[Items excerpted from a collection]
====================

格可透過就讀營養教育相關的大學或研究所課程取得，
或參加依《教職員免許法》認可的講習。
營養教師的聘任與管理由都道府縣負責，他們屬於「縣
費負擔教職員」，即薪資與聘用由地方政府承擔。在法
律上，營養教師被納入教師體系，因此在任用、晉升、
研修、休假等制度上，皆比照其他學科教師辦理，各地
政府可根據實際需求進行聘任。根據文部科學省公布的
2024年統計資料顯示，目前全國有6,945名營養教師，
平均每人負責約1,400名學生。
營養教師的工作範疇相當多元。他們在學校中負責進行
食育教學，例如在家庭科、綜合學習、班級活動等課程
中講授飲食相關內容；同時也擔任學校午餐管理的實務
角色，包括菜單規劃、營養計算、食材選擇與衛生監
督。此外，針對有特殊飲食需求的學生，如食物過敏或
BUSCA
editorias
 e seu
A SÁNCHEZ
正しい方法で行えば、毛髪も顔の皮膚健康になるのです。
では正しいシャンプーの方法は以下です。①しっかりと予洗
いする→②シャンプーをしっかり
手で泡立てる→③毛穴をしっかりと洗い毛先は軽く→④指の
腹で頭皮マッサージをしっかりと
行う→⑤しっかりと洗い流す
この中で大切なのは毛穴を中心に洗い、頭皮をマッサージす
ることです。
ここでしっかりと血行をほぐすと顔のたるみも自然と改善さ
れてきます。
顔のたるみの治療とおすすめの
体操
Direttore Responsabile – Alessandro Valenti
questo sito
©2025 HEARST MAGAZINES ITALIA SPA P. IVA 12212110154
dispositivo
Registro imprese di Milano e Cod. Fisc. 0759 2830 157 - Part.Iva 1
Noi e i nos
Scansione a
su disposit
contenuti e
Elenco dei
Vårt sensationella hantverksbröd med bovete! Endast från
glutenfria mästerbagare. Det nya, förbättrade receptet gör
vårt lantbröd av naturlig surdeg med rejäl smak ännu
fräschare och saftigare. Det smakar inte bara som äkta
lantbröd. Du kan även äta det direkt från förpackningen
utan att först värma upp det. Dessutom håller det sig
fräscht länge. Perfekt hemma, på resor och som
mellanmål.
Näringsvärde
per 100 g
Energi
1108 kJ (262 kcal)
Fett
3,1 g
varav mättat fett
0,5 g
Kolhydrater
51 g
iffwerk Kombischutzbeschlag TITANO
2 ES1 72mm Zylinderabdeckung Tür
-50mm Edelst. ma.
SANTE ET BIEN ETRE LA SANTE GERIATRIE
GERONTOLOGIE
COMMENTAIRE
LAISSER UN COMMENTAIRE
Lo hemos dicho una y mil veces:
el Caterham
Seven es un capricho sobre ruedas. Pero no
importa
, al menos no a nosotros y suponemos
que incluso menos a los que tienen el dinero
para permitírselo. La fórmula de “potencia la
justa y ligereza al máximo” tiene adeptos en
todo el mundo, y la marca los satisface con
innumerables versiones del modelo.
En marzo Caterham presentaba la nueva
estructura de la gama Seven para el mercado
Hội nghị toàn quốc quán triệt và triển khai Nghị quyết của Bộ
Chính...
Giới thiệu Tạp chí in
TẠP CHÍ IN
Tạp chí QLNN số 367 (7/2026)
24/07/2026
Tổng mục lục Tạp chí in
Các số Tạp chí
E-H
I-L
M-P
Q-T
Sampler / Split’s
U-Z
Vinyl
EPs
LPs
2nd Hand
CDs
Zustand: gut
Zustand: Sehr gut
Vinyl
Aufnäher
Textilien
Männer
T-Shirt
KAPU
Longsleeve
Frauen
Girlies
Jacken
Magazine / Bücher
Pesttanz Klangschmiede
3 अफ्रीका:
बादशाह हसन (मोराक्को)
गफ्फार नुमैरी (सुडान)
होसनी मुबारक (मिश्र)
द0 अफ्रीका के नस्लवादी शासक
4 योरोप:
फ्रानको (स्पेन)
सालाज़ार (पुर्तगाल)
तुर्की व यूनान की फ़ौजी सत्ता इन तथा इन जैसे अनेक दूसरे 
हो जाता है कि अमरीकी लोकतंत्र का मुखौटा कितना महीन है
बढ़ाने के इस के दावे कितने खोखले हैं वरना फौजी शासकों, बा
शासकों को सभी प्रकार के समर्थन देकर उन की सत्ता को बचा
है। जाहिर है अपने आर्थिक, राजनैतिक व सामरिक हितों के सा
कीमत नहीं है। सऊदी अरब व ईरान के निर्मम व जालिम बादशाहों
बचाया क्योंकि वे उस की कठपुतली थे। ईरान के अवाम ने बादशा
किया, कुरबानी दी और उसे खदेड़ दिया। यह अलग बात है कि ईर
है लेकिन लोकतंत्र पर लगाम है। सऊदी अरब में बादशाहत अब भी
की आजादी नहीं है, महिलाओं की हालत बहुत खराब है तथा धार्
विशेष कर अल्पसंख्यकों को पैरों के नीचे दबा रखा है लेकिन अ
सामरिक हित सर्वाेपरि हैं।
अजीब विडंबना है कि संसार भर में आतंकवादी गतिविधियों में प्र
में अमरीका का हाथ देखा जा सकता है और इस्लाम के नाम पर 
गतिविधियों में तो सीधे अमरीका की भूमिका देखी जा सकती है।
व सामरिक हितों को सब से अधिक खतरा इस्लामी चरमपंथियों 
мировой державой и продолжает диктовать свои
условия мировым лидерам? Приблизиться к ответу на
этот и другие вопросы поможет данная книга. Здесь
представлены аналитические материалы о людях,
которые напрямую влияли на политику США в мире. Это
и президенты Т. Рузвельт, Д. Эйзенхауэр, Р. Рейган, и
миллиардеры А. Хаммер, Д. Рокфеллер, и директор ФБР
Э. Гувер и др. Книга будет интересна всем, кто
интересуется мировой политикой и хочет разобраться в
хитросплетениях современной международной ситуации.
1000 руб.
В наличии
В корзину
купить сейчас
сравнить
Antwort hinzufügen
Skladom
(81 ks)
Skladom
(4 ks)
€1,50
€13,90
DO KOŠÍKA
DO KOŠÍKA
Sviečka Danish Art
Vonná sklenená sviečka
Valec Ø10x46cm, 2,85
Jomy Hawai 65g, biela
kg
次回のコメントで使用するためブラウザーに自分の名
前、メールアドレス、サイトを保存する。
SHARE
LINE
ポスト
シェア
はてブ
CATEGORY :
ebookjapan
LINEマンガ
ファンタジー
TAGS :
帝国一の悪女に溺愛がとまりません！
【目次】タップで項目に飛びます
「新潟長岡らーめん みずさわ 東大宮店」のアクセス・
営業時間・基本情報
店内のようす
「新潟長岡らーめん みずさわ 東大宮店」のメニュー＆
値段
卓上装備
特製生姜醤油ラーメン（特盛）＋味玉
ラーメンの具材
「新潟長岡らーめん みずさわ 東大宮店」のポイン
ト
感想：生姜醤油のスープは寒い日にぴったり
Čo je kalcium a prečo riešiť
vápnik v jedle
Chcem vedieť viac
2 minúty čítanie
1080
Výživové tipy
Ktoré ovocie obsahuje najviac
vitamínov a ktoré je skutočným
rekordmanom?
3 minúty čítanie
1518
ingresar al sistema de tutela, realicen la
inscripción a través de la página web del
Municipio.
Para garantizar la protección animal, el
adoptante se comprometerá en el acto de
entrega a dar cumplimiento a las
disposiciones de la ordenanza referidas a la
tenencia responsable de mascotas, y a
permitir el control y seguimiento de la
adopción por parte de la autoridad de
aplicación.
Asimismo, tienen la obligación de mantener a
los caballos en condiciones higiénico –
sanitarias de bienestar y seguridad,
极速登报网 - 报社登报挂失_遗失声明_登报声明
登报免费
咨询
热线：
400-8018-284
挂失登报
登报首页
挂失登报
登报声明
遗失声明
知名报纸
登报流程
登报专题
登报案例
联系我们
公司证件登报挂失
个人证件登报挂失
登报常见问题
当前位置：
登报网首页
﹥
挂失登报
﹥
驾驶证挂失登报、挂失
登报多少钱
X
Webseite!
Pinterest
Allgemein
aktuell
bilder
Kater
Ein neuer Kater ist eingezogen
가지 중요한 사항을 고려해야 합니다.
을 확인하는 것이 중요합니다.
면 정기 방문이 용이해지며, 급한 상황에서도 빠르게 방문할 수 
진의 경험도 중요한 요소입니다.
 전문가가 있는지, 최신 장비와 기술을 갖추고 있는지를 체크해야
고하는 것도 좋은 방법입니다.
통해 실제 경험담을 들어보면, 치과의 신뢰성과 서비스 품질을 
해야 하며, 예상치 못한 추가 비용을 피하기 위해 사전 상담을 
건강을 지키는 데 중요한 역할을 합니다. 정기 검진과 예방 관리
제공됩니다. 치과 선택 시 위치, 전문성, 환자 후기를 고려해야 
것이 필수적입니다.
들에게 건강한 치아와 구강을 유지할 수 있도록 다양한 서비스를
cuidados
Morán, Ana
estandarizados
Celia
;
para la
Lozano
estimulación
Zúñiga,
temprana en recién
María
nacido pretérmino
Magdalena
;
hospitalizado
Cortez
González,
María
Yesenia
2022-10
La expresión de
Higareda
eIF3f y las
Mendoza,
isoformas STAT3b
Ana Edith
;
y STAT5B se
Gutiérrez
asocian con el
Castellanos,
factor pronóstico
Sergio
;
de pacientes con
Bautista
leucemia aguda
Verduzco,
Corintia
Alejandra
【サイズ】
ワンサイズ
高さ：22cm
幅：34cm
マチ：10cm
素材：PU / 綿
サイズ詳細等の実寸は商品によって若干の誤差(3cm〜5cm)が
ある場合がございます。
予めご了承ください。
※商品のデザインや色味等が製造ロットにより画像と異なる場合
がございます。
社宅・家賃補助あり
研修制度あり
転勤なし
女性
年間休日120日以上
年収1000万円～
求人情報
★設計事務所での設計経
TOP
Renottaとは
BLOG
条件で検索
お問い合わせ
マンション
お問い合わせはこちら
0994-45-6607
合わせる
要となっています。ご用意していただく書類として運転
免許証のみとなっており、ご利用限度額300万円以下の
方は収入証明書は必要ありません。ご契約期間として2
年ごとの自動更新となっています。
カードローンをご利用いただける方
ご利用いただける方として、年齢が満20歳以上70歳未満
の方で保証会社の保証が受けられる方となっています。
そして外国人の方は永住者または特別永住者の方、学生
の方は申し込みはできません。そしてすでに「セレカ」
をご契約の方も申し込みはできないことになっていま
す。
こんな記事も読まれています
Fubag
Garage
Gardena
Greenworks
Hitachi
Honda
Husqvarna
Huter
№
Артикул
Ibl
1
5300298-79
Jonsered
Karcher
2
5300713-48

====================

→ Problem to solve:
Output every line from the beginning of the items through the line containing "角色，包括菜單規劃、營養計算、食材選擇與衛生監", inclusive, as a Markdown table with the columns Row and Line. Omit blank lines and number each row.

→ Output for this exercise:
| Row | Line |
|---|---|
| 1 | 格可透過就讀營養教育相關的大學或研究所課程取得， |
| 2 | 或參加依《教職員免許法》認可的講習。 |
| 3 | 營養教師的聘任與管理由都道府縣負責，他們屬於「縣 |
| 4 | 費負擔教職員」，即薪資與聘用由地方政府承擔。在法 |
| 5 | 律上，營養教師被納入教師體系，因此在任用、晉升、 |
| 6 | 研修、休假等制度上，皆比照其他學科教師辦理，各地 |
| 7 | 政府可根據實際需求進行聘任。根據文部科學省公布的 |
| 8 | 2024年統計資料顯示，目前全國有6,945名營養教師， |
| 9 | 平均每人負責約1,400名學生。 |
| 10 | 營養教師的工作範疇相當多元。他們在學校中負責進行 |
| 11 | 食育教學，例如在家庭科、綜合學習、班級活動等課程 |
| 12 | 中講授飲食相關內容；同時也擔任學校午餐管理的實務 |
| 13 | 角色，包括菜單規劃、營養計算、食材選擇與衛生監 |